Q-Free: Independent statement regarding mandatory offer to acquire all shares in Q-Free ASA

Trondheim, 27 October 2023 – Reference is made to the stock exchange notice made on 26 September 2023 by Q-Free ASA (the “Company” or “Q-Free”, OSE: QFR) where Guardian Smart Infrastructure Management and Rieber & Søn AS announced the acquisition of Q-Free shares by their joint venture Juniper Holdco AS (the “Offeror”), triggering a mandatory offer to acquire all shares in Q-Free at a price per share of NOK 12 (the “Offer”).

Further reference is made to the stock exchange notice made on 26 October 2023 regarding commencement of the offer period for the Offer. The Board of Directors of the Company has unanimously resolved to recommend the shareholders of the Company to accept the Offer. Pursuant to section 6-16 of the Norwegian Securities Trading Act, the Board of Directors of Q-Free shall provide a statement on the Offer. Oslo Børs, in its capacity as take-over supervisory authority, has decided that the statement shall be issued by an independent expert and not by the Board of Directors of the Company, and that such statement can be issued by KWC AS (“KWC”) on behalf of the Company, cf. section 6-16 of the Securities Trading Act.

KWC has issued their statement on the Offer and has in the statement concluded that the “…terms of the Mandatory Offer are fair from a financial point of view, and thus represents a full and fair arm’s length price for all the outstanding shares of Q-Free. The Offer can therefore be recommended to shareholders on this basis.

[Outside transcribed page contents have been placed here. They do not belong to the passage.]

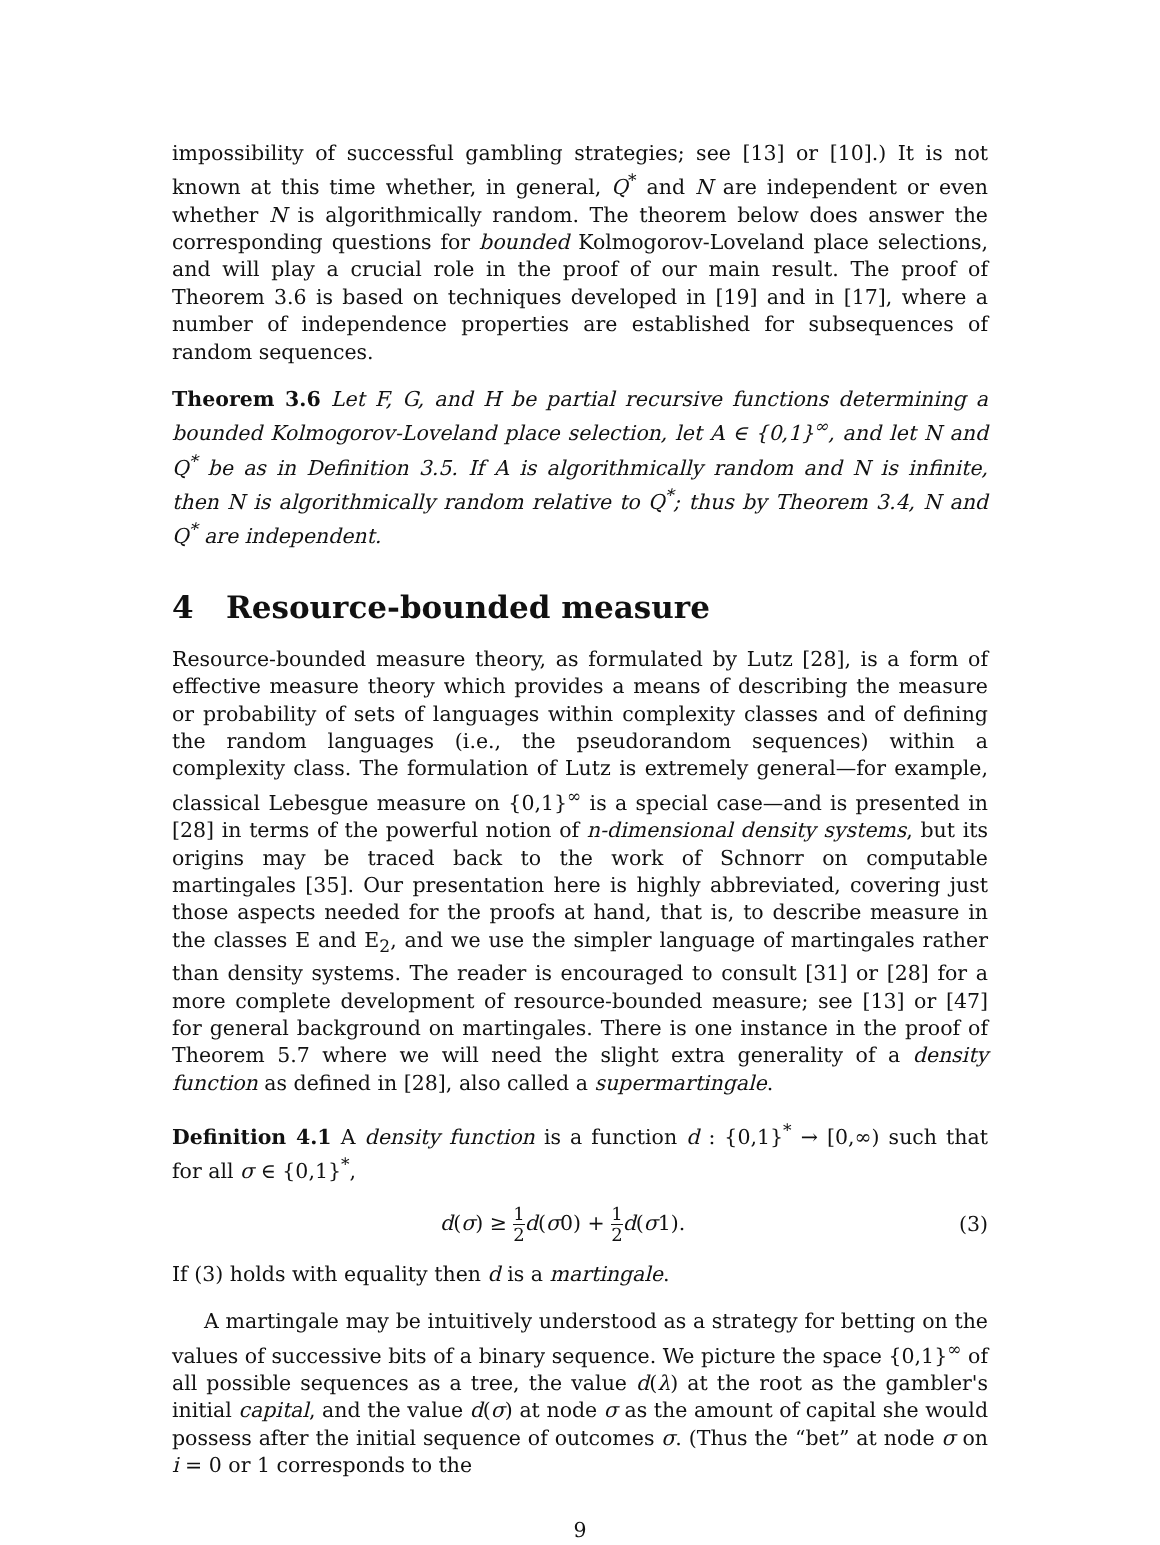impossibility of successful gambling strategies; see [13] or [10].) It is not known at this time whether, in general, Q<sup>*</sup> and N are independent or even whether N is algorithmically random. The theorem below does answer the corresponding questions for bounded Kolmogorov-Loveland place selections, and will play a crucial role in the proof of our main result. The proof of Theorem 3.6 is based on techniques developed in [19] and in [17], where a number of independence properties are established for subsequences of random sequences.
Theorem 3.6 Let F, G, and H be partial recursive functions determining a bounded Kolmogorov-Loveland place selection, let A ∈ {0,1}<sup>∞</sup>, and let N and Q<sup>*</sup> be as in Definition 3.5. If A is algorithmically random and N is infinite, then N is algorithmically random relative to Q<sup>*</sup>; thus by Theorem 3.4, N and Q<sup>*</sup> are independent.
4 Resource-bounded measure
Resource-bounded measure theory, as formulated by Lutz [28], is a form of effective measure theory which provides a means of describing the measure or probability of sets of languages within complexity classes and of defining the random languages (i.e., the pseudorandom sequences) within a complexity class. The formulation of Lutz is extremely general—for example, classical Lebesgue measure on {0,1}<sup>∞</sup> is a special case—and is presented in [28] in terms of the powerful notion of n-dimensional density systems, but its origins may be traced back to the work of Schnorr on computable martingales [35]. Our presentation here is highly abbreviated, covering just those aspects needed for the proofs at hand, that is, to describe measure in the classes E and E<sub>2</sub>, and we use the simpler language of martingales rather than density systems. The reader is encouraged to consult [31] or [28] for a more complete development of resource-bounded measure; see [13] or [47] for general background on martingales. There is one instance in the proof of Theorem 5.7 where we will need the slight extra generality of a density function as defined in [28], also called a supermartingale.
Definition 4.1 A density function is a function d : {0,1}<sup>*</sup> → [0,∞) such that for all σ ∈ {0,1}<sup>*</sup>,
d(σ) ≥ 1 2 d(σ0) + 1 2 d(σ1). (3)
If (3) holds with equality then d is a martingale.
A martingale may be intuitively understood as a strategy for betting on the values of successive bits of a binary sequence. We picture the space {0,1}<sup>∞</sup> of all possible sequences as a tree, the value d(λ) at the root as the gambler's initial capital, and the value d(σ) at node σ as the amount of capital she would possess after the initial sequence of outcomes σ. (Thus the “bet” at node σ on i = 0 or 1 corresponds to the
9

However, this Statement is not intended to be and shall not constitute or be construed as a recommendation to individual shareholders of Q-Free, as to whether to accept the Offer from the Offeror or not, and each shareholder remains solely responsible for their own decisions based on their own circumstances.

We recommend that shareholders study the Offer Document and draw their own conclusions. Furthermore, we recommend that shareholders seek advice from professional advisers with respect to tax and other consequences of accepting or not accepting the Offer.”

The full statement from KWC is attached to this announcement.


Q-Free: Trond Christensen, CEO / CFO, Q-Free ASA Tel: +47 481 02 754 Email:

This information is subject to the disclosure requirements pursuant to section 5 -12 of the Norwegian Securities Trading Act

Important notice: The Mandatory Offer and the distribution of this announcement and other information in connection with the Mandatory Offer and the Transaction may be restricted by law in certain jurisdictions. When published, the Offer Document and related acceptance forms will not and may not be distributed, forwarded or transmitted into or within any jurisdiction where prohibited by applicable law, including, without limitation, Canada, Australia, New Zealand, South Africa, Hong Kong, United States and Japan. The Offeror does not assume any responsibility in the event there is a violation by any person of such restrictions. Persons into whose possession this announcement or such other information should come are required to inform themselves about and to observe any such restrictions. This announcement is not a tender offer document and, as such, does not constitute an offer or the solicitation of an offer to acquire shares in the Company. Investors may accept the Mandatory Offer only on the basis of the information provided in the Offer Document. Offers will not be made directly or indirectly in any jurisdiction where either an offer or participation therein is prohibited by applicable law or where any tender offer document or registration or other requirements would apply in addition to those undertaken in Norway.